Stunned at the turn of developments, Prowl could only watch as his prey once again slipped through his fingers.
(now you don't)
(4-Times: real applications)
It was about fifty-seven joors after Prowl failed to unmask the stranger that vexed him in the recharge world, which his Protihex co-worker commented on how subdued Prowl had been lately.
“No, I am not.” Prowl paused his pursuit of the current ongoing case.
“You are,” his white-and-midnight blue coworker argued. “You haven’t been yourself lately - behavior with the others has changed.”
“Jazz, I never interact in off-topic office discussions. I never offer an opinion, unless asked, and I don’t bet on anything less than a sure thing. Nothing has changed, why are you insisting something is wrong?”
“Hey, mech, you’re the one who said ‘wrong’, I said ‘subdued’. Now I know something’s really bothering you. Now, you gonna tell big brother what he wants to know, or am I needing the big guns?”
Prowl glared at Jazz. “What happens during my off time is none of your concern.”

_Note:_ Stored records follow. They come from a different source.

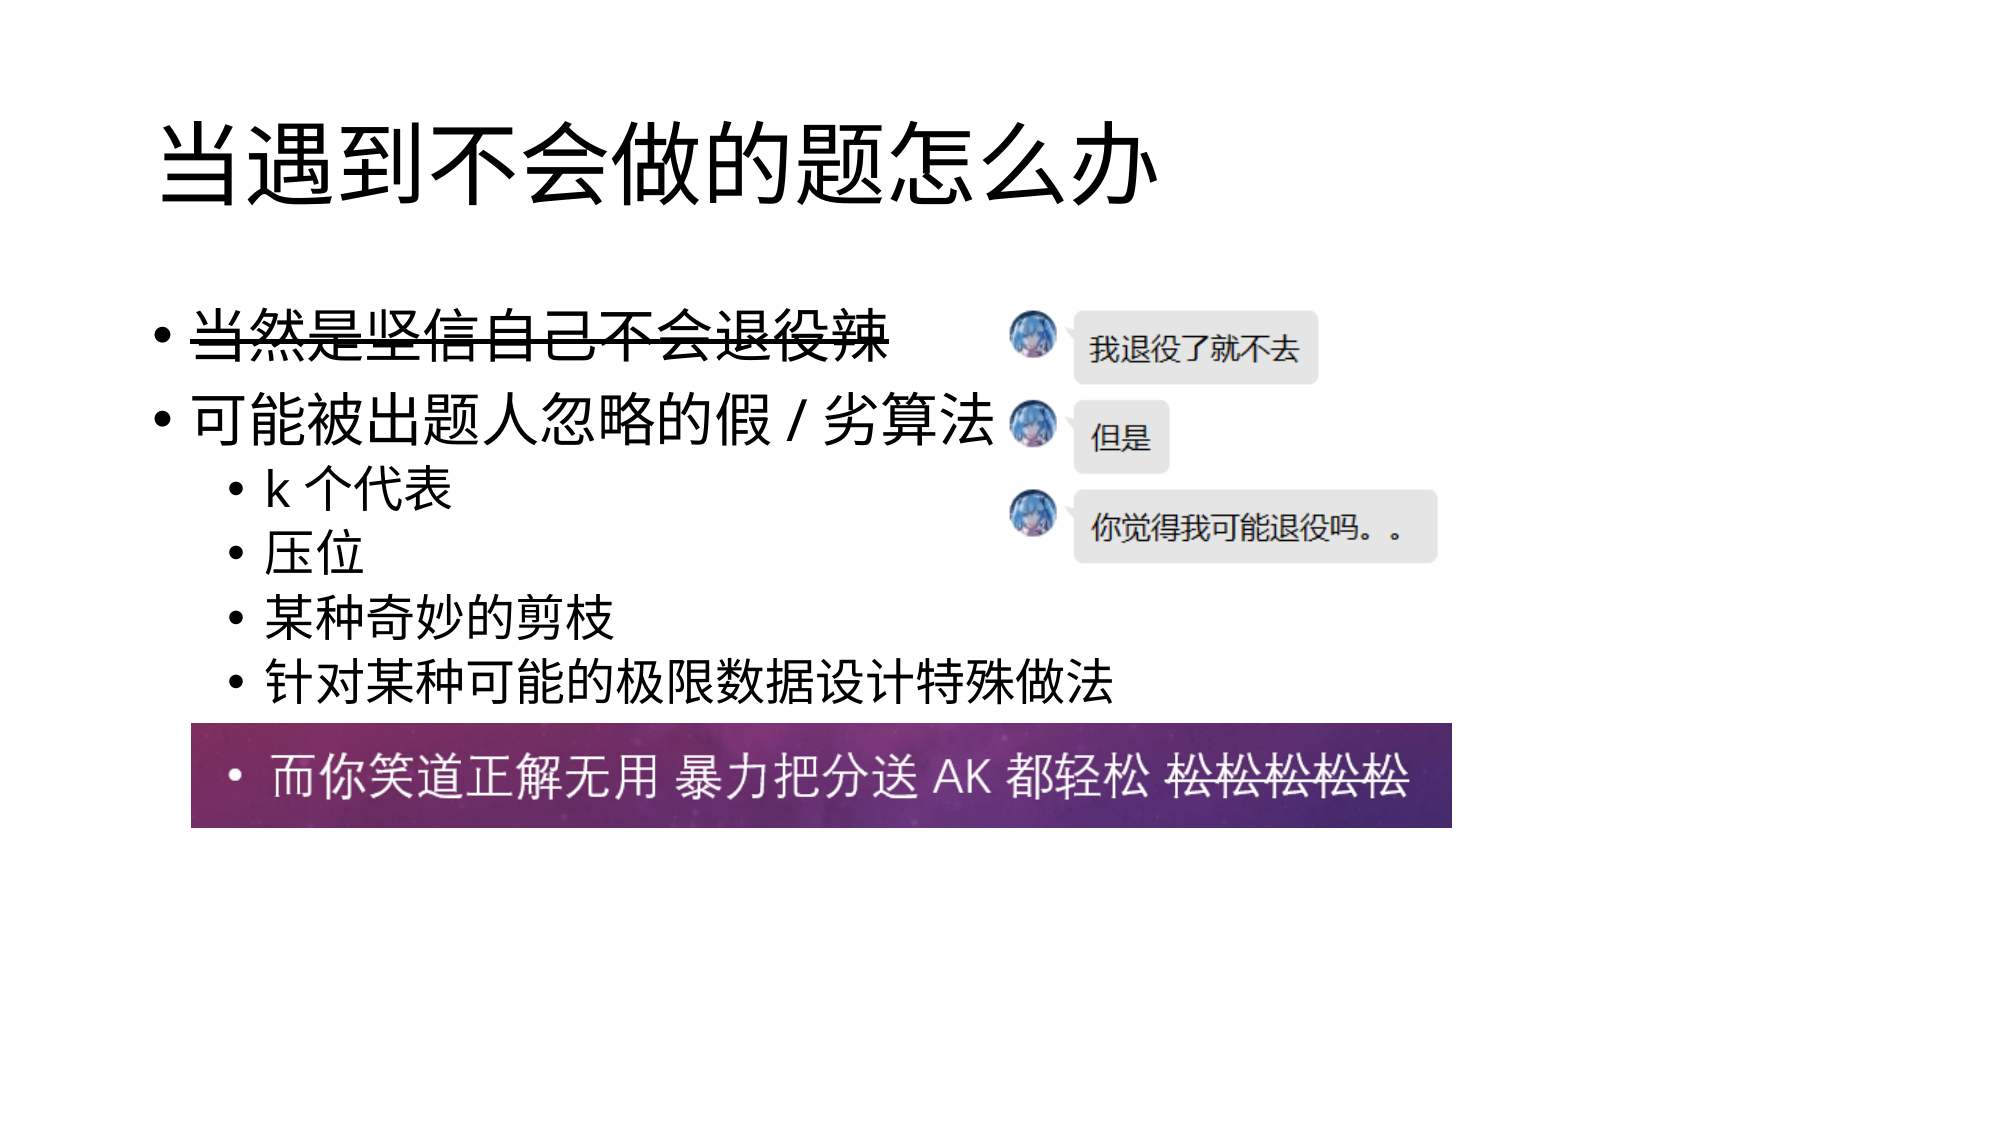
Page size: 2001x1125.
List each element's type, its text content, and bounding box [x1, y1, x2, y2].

list 当然是坚信自己不会退役辣 可能被出题人忽略的假/劣算法： k个代表 压位 某种奇妙的剪枝 针对某种可能的极限数据设计特殊做法 [137, 299, 1863, 1014]
picture [191, 723, 1452, 828]
picture [999, 300, 1452, 576]
title 当遇到不会做的题怎么办 [137, 59, 1863, 278]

“It is when it’s made you more passive than normal - ya didn’t react when Armorhide accidentally took a big gulp of Engex instead of the regular energon he was expecting.”
“Jazz!”
“Just sayin. Being downcast don’t suit you at all.”
“I am not downcast!”
“Ya sure ain’t cowed. Now, you got a criminal for us to chase, or you gonna continue sulking?”

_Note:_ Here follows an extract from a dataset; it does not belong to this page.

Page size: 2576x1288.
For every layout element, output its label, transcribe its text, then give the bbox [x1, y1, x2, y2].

Prowl sputtered, yet willingly passed over the list of places their current suspect liked to hang out after a hit. “This discussion is tabled.”
“Until your processor gets off track again, sure,” Jazz said, easily trailing Prowl out the door, bobbing his head to some faintly familiar music.
It wasn’t until after they’d found Telus, that Prowl realized just why those tunes had felt so familiar, despite his own lack of appreciation for the musical arts: those songs had been part of the music he’d been blasted with by the nameless hacker.